Paper ID: | 3135 |
---|---|

Title: | A no-regret generalization of hierarchical softmax to extreme multi-label classification |

The contributions of this paper are: - Provide counter-examples to prove the hierarchical softmax with pick-one-label heuristic is not consistent unless the strong independent assumption is made - The probabilistic label tree is a generalization of the hierarchical softmax when Precision@k is used in the loss. Based on this reduction, a no-regret bound can be proved. - The authors provide a new implementation of PLTs and demonstrate its strong performance. Pros. - The paper is nicely written, providing nice motivation and clear explanations. - The paper provides a comprehensive study and makes contributions in both theory and practice perspectives. - Extreme classification is an important problem, and the paper provides a better understanding of the softmax method. Cons. - Although I found the results in the paper are interesting, the key contributions of this paper are mainly based on [17]. The extension of the no-regret proof of PLT with Precision@k metric is relatively straightforward. - The discussion is limited to only when Precision@k metric is used. Other comments: - Comparing the experimental results demonstrate in the paper with [17], is there a typo of FastXML on Amazon dataset in P@1? The results show in previous work is around 36.65, but this paper shows 54.1. - XT is significantly worse than DISMEC on most datasets except Delicious-200K. Is there a specific situation that XT is expected to perform better?

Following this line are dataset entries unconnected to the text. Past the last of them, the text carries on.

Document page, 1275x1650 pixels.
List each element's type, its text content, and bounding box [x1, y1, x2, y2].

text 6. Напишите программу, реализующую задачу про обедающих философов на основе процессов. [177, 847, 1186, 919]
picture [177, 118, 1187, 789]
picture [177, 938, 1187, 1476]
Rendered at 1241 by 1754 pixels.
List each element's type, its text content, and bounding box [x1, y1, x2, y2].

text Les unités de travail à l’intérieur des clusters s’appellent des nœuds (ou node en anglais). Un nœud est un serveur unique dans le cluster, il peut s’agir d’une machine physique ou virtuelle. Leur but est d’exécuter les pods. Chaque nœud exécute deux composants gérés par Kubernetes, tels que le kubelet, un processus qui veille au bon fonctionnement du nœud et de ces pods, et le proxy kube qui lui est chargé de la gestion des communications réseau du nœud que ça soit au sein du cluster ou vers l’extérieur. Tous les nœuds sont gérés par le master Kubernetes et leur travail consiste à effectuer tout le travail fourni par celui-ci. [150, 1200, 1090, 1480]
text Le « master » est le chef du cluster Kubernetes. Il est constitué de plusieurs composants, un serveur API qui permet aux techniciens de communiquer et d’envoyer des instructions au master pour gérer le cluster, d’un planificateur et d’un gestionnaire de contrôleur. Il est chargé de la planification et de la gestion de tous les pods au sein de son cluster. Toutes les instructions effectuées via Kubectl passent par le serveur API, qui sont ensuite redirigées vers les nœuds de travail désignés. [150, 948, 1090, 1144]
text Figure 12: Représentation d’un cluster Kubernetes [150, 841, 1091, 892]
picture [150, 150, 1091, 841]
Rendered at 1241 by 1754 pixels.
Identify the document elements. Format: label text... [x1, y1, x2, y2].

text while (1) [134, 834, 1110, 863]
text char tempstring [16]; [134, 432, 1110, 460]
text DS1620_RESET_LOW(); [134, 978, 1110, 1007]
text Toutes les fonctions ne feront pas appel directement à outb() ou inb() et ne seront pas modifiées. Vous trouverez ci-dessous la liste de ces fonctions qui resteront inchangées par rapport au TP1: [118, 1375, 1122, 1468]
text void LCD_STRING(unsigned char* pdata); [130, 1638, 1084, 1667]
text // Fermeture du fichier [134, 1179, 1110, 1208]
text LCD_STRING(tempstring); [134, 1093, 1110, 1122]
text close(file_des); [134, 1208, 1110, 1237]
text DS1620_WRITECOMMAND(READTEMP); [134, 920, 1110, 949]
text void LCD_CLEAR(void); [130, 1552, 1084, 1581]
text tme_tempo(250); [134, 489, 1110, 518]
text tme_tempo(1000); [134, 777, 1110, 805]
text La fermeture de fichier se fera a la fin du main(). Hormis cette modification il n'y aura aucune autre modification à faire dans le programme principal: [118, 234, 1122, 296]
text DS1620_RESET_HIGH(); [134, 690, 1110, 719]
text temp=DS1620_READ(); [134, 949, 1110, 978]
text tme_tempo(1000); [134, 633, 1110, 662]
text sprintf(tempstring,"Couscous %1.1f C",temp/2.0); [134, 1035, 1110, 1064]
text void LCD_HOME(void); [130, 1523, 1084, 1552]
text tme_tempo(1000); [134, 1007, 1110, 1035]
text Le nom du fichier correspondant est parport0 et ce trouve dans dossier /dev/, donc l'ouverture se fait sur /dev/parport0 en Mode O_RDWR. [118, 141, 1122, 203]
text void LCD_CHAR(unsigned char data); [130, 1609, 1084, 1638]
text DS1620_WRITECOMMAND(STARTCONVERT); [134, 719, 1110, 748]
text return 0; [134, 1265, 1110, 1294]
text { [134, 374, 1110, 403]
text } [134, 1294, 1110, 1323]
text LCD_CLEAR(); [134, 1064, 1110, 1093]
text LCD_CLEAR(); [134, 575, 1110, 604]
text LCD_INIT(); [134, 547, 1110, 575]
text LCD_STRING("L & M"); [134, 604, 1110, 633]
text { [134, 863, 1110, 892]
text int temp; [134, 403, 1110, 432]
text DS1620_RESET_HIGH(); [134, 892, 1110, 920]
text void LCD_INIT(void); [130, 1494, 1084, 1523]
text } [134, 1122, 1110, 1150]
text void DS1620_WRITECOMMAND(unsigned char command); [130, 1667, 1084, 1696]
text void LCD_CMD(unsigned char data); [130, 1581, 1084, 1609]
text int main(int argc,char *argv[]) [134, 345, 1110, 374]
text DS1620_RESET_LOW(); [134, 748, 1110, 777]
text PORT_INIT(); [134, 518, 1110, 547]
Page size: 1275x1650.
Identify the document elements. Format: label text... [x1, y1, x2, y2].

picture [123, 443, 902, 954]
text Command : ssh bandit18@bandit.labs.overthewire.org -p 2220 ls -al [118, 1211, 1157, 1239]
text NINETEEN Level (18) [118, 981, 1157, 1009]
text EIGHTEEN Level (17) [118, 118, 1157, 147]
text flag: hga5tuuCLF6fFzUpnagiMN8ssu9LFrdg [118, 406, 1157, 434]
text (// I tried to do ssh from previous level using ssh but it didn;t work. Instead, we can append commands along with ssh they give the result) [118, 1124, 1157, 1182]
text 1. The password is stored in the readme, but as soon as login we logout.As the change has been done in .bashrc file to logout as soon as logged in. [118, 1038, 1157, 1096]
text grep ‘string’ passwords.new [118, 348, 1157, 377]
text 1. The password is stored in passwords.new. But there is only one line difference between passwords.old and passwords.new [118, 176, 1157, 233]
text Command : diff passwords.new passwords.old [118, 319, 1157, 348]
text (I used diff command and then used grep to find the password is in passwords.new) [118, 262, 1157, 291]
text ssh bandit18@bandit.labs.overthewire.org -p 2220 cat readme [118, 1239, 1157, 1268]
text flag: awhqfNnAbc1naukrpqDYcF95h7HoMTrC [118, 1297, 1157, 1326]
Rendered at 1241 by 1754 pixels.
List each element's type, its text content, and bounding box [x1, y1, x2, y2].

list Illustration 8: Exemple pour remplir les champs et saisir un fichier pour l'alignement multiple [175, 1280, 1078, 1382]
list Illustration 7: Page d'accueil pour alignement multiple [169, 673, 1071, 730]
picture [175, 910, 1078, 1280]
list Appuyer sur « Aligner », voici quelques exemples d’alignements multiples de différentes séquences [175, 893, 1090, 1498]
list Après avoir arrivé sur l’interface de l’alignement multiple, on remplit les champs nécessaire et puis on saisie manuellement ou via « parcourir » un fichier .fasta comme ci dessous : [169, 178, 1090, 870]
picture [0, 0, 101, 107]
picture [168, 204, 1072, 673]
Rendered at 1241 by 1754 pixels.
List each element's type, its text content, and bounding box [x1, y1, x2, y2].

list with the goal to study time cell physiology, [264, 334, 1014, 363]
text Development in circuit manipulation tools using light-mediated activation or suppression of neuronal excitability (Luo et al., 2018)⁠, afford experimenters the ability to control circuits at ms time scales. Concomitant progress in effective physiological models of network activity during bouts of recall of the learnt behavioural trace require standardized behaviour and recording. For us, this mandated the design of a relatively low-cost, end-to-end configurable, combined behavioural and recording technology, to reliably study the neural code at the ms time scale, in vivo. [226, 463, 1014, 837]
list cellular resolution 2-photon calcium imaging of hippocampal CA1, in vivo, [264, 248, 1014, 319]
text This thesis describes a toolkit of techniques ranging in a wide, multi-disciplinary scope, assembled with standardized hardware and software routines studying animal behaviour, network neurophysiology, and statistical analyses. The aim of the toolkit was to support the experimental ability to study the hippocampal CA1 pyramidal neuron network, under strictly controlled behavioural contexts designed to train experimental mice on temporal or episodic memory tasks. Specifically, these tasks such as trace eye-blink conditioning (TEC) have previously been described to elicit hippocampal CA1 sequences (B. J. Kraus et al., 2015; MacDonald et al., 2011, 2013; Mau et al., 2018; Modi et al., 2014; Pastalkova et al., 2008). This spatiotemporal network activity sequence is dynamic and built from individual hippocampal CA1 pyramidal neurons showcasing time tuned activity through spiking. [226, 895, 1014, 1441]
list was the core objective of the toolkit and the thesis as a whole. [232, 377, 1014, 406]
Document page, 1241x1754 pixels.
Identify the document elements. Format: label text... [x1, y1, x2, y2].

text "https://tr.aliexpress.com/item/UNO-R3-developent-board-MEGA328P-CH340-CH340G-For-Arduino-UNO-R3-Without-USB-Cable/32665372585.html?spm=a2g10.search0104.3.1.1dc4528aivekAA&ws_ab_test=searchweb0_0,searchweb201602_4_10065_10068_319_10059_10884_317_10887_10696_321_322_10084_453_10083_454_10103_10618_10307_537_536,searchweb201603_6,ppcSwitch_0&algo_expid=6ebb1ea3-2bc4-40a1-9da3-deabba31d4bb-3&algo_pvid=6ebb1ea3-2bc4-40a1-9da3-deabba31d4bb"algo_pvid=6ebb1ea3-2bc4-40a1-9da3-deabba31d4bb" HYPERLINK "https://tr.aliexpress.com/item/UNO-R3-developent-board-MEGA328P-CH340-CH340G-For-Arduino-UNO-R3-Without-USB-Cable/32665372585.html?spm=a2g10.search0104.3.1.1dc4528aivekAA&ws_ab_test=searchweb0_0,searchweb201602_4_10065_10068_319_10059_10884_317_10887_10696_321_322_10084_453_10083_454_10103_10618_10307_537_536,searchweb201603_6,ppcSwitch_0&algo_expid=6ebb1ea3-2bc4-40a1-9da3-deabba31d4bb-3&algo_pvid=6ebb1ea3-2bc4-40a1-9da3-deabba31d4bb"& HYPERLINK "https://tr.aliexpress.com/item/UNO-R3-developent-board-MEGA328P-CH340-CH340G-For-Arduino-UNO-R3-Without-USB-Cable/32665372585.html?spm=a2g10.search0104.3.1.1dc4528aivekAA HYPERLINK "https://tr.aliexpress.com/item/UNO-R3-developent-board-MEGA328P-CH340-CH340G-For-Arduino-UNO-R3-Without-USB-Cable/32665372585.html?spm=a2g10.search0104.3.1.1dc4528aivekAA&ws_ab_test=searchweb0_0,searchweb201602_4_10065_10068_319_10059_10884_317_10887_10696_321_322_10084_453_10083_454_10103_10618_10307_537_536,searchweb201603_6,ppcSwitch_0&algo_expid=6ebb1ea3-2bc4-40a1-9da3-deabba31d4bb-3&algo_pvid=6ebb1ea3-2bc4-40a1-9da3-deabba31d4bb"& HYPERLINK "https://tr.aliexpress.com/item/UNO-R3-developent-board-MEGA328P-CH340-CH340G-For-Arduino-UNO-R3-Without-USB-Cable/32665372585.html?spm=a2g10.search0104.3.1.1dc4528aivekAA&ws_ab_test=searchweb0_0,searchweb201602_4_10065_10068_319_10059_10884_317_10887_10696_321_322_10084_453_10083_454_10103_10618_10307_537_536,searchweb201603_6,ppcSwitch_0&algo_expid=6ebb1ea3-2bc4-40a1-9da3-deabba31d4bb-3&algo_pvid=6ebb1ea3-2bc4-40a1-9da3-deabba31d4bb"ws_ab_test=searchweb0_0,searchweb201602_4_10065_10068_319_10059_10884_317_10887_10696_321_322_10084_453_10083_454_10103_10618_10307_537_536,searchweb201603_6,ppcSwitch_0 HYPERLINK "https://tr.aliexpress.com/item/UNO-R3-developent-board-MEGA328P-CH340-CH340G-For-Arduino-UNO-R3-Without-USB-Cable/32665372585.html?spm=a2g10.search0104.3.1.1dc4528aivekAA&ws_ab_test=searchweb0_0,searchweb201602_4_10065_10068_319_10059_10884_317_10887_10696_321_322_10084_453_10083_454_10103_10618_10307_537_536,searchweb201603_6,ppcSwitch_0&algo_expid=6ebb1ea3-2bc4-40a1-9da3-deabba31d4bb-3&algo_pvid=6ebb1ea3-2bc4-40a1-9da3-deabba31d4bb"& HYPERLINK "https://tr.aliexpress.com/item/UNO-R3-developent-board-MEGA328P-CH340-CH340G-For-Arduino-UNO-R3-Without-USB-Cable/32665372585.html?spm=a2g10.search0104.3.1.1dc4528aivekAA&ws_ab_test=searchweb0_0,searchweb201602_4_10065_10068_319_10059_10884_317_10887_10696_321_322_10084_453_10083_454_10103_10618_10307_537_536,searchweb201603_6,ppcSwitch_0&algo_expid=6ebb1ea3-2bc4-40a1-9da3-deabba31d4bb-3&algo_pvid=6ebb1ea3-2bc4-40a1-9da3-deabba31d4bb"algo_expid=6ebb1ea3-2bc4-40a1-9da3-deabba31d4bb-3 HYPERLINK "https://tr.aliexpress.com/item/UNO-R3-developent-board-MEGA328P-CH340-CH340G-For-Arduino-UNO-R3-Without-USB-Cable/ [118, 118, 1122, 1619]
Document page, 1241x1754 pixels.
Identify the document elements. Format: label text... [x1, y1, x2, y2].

Summary: This work investigates Probabilistic Label Trees (PLTs) in solving extreme multi-label classification (XMLC). The theoretical analysis shows PLT is a no-regret algorithm for precision@k, and the algorithmic improvement combines PLT and fastText to efficiently handle extreme multi-label text classification problems, with a clustering-based tree structure building strategy. This paper is comphrensive and well-written, including extensive experiments. The theory part formally shows PLT outputing k labels with highest marginal probabilities is consistent with precision@k, given zero-regret node classifiers. The authors also provide some negative result on heuristic strategies, one is that pick-one-label heuristic is suboptimal in terms of precision@k, and another is that building Huffman trees for PLT does not minimize computational cost. I think the consistency result is a bit straightforward since the zero-error assumption on marginal probabilities is strong enough to provide many nice properties. However, as the authors said in Line 231-233, if this assumption holds, there is no need to care about the tree structure in PLT, which is surely an important issue in practice. Also, it is easy to see that PLT is preferred than vanilla HSM in XMLC. Personally speaking, I would like to see the authors put more theory parts into the supplementary and show more experiments on the tree structure decision in PLT. For example: - The performance difference between original PLT paper vs. Huffman tree vs. top-down hierarchical clustering used in this paper. - The improvement by applying fastText into PLT. Does fastText help both in time cost and performance? ============================== Post-author feedback comments: I have read the author feedback and found out that their theoretical results are based on the maximum estimation error of marginal probability on nodes. Although this measure may not be available in practice, the theoretical contribution is more than what I expected before. Therefore I increased my score.

1. Quality: The proofs clearly demonstrate that pick-one HSM methods are not ideal for XMLC. However, the primary reasoning for using pick-one HSM is for speed. This paper presents a theoretical argument for using PLT for XMLC which performs better than FastXML with about a 3x speedup at test time. However, the results aren’t very significant over the Parabel model or XML-CNN. The experimental results section is incomplete. There should be an explanation of the differences between the datasets (e.g. distribution of positive labels), and an explanation of why XT works better on some datasets. 2. Clarity The formal background was insufficient. Background work wasn’t explained well (especially FastXML, and PLT). F1, Hamming, P@k weren’t explained why they are important for XMLC. P@k is just one measure for XMLC, but many more metrics are important. Minimizing the regret for P@k shouldn’t be the only metric for a good model. It’s somewhat hard to understand the technical contributions of this work. The contributions aren’t clearly outlined, and it is not very informative. 3. Originality The originality of this work is essentially just from proving PLTs are better than pick-one HSMs. The theorems and proofs are new for XMLC, which is important since pick-one HSMs are frequently used in practice. However, there is a very little technical contribution in terms of the method. It is a small improvement over the FastXML model, albeit the results are better than FastXML. In addition, the method is not explained very well - it is limited to one paragraph. 4. Significance XMLC is a very important task, and the proofs in this paper seem to be significant. However, I’m not sure the experimental results and presentation of the work are significant enough.